In this chapter, we present a set of complementary tools that move beyond the simple moment-based comparison of the earnings distribution and the counterfactual distributions. In particular, we discuss entropy measures based on the distance between two whole earnings distributions, instead of their specific parts. We also discuss tests based on stochastic dominance to allow for robust welfare comparisons of the female earnings distribution and the counterfactual distribution. Building on recent advances in the treatment effects literature to identify the counterfactual distributions and using the CPS data 1976–2013, we illustrate this framework in the context of the gender gap in the United States. We reach two main conclusions. First, we find that regardless of measures used, structure effects are much larger than composition effects.

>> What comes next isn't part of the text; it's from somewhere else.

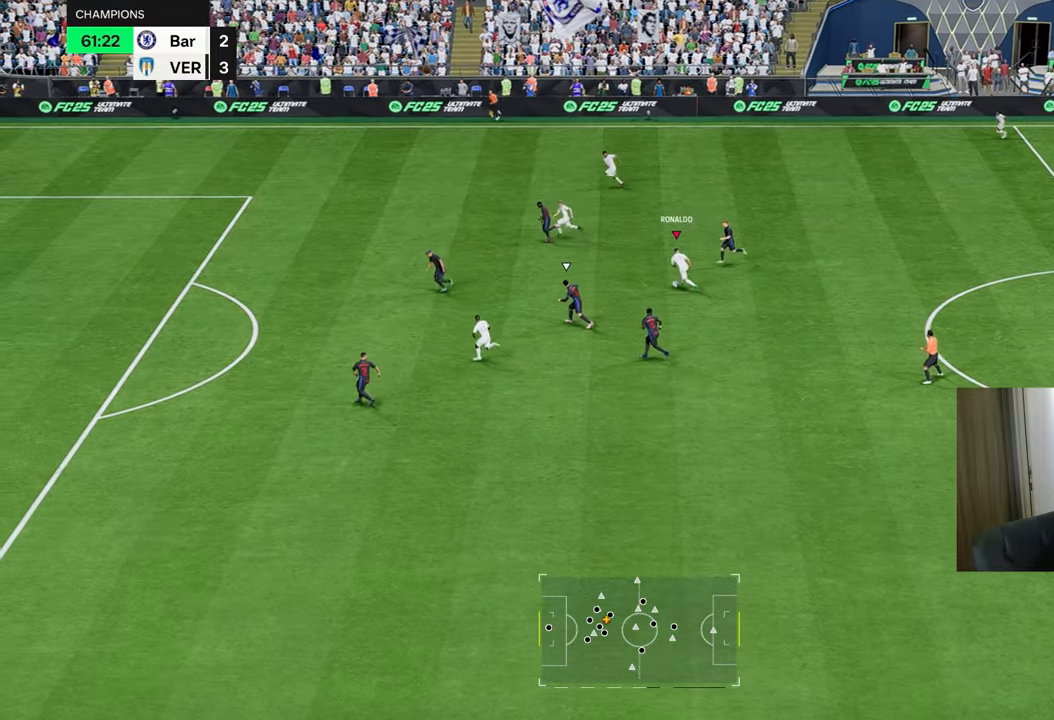
{"buttons": ["R1"], "left_stick": "left", "right_stick": "center", "events": [[134, "TRIANGLE", "up"]]}
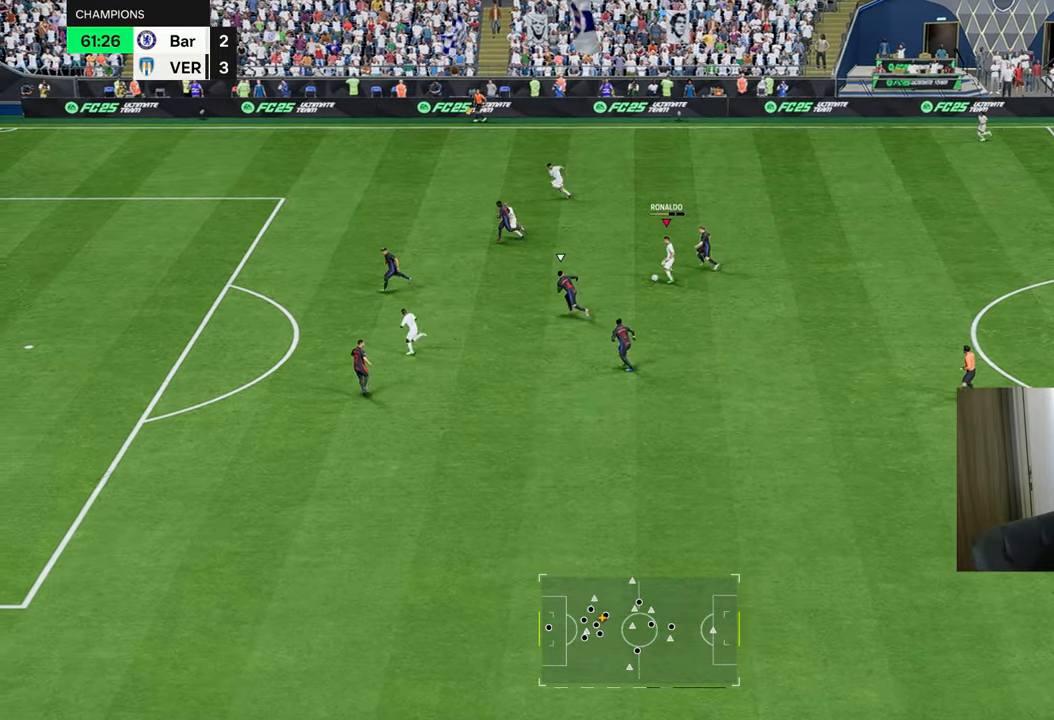
{"buttons": ["R1"], "left_stick": "left", "right_stick": "center", "events": []}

But the importance of structure effects has decreased over time, while that of composition has increased. Moreover, traditional moment-based measures severely underestimate the declining trend of the structure effects in the United States Second, we find first-order stochastic dominance in all cases when comparing the female distribution and the counterfactual distribution when women are endowed with men’s wage structure. This result is powerful, suggesting policies aimed at increasing women’s pay equity could potentially improve women’s welfare uniformly. In contrast, in early years, we fail to find any statistically significant dominance relations when comparing the female distribution to the counterfactual distribution when women possess the same distribution of human capital characteristics as men do. In later years, we do find dominance relations, but the results suggest that women’s human capital characteristics are not necessarily inferior to that of men’s, and thus policies aimed at changing the human capital characteristics only, may not produce relative improvements for women. Finally, addressing selection impacts primarily the counterfactual distribution when changing the distribution of women’s human capital characteristics to that of men’s, but not the alternative counterfactual distribution when changing the wage structure. Despite the changes of the estimate, the general patterns remain the same.

NOTES

1

In our illustrative example below, we use Gaussian kernels and a more robust version of the “normal reference rule-of-thumb” bandwidth (=1.06min(σd,IQRd1.349)*n1/5), where σd,d=m,f is the sample standard deviation of the corresponding distributions.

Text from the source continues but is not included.